Klaus Keysberg, Finanzvorstand der thyssenkrupp AG: „Durch unsere Maßnahmen zum Umbau und zur Verbesserung der Leistungsfähigkeit sind wir auf einem guten Weg, unser Free Cashflow-Ziel vor M&A im laufenden Geschäftsjahr zu erreichen. Wir arbeiten mit Hochdruck weiter daran, das volle Potenzial aus den Geschäften herauszuholen und die Umsetzung der jeweiligen Zukunftspläne aktiv zu unterstützen. Performance hat für uns nach wie vor höchste Priorität – wir bleiben dran.“

Das Eigenkapital beläuft sich auf 14,0 Mrd € (31. Dezember 2022: 14,5 Mrd €). Mindernd wirkten neben dem Periodenfehlbetrag negative Effekte aus der Währungsumrechnung. Die Eigenkapitalquote liegt weiterhin bei komfortablen knapp 40 Prozent.

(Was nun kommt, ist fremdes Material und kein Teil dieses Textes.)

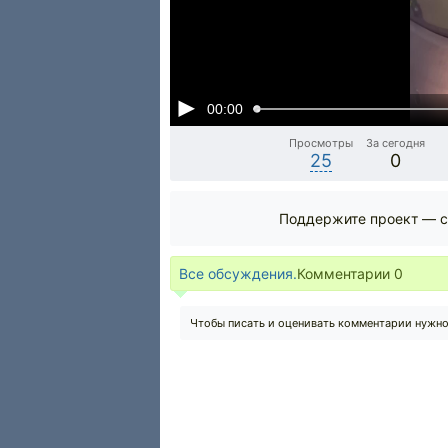
00:00
Просмотры
За сегодня
25
0
Поддержите проект — с
Все обсуждения.
Комментарии
0
Чтобы писать и оценивать комментарии нужн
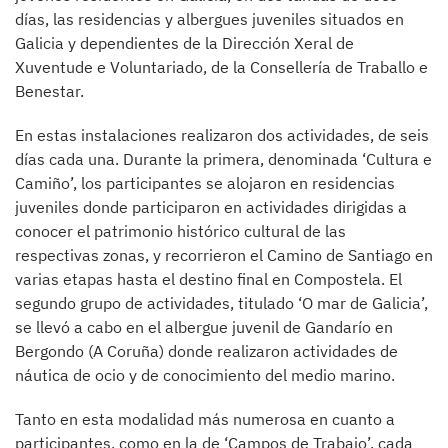
días, las residencias y albergues juveniles situados en
Galicia y dependientes de la Dirección Xeral de
Xuventude e Voluntariado, de la Consellería de Traballo e
Benestar.
En estas instalaciones realizaron dos actividades, de seis
días cada una. Durante la primera, denominada ‘Cultura e
Camiño’, los participantes se alojaron en residencias
juveniles donde participaron en actividades dirigidas a
conocer el patrimonio histórico cultural de las
respectivas zonas, y recorrieron el Camino de Santiago en
varias etapas hasta el destino final en Compostela. El
segundo grupo de actividades, titulado ‘O mar de Galicia’,
se llevó a cabo en el albergue juvenil de Gandarío en
Bergondo (A Coruña) donde realizaron actividades de
náutica de ocio y de conocimiento del medio marino.
Tanto en esta modalidad más numerosa en cuanto a
participantes, como en la de ‘Campos de Trabajo’, cada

Prognose für das Geschäftsjahr 2022/2023

Vorbehaltlich der eingeschränkt verlässlichen Planbarkeit aufgrund der gesamtwirtschaftlichen und geopolitischen Unsicherheiten hat thyssenkrupp die Jahresprognose 2022/2023 für das Bereinigte EBIT und den Jahresüberschuss bestätigt: Für das Bereinigte EBIT wird ein Wert im mittleren bis hohen dreistelligen Mio-€-Bereich erwartet (Vorjahr: 2,1 Mrd €). Beim Jahresüberschuss strebt die Unternehmensgruppe einen mindestens ausgeglichenen Wert an. Hierin sind die außerplanmäßigen Wertminderungsaufwendungen bei Steel Europe enthalten, die im 2. Quartal insbesondere im Zusammenhang mit höheren Kapitalkosten aufgrund des zuletzt weiter gestiegenen Zinsniveaus stehen.

Für den Free Cashflow vor M&A hat sich die Einschätzung auf das Gesamtjahr verfestigt. Die Unternehmensgruppe erwartet nun bei weiteren Auszahlungen für Restrukturierungen und über Vorjahr liegenden Investitionsausgaben eine Steigerung auf einen leicht positiven Wert (Vorjahr: -476 Mio €, bisher: mindestens ausgeglichener Wert).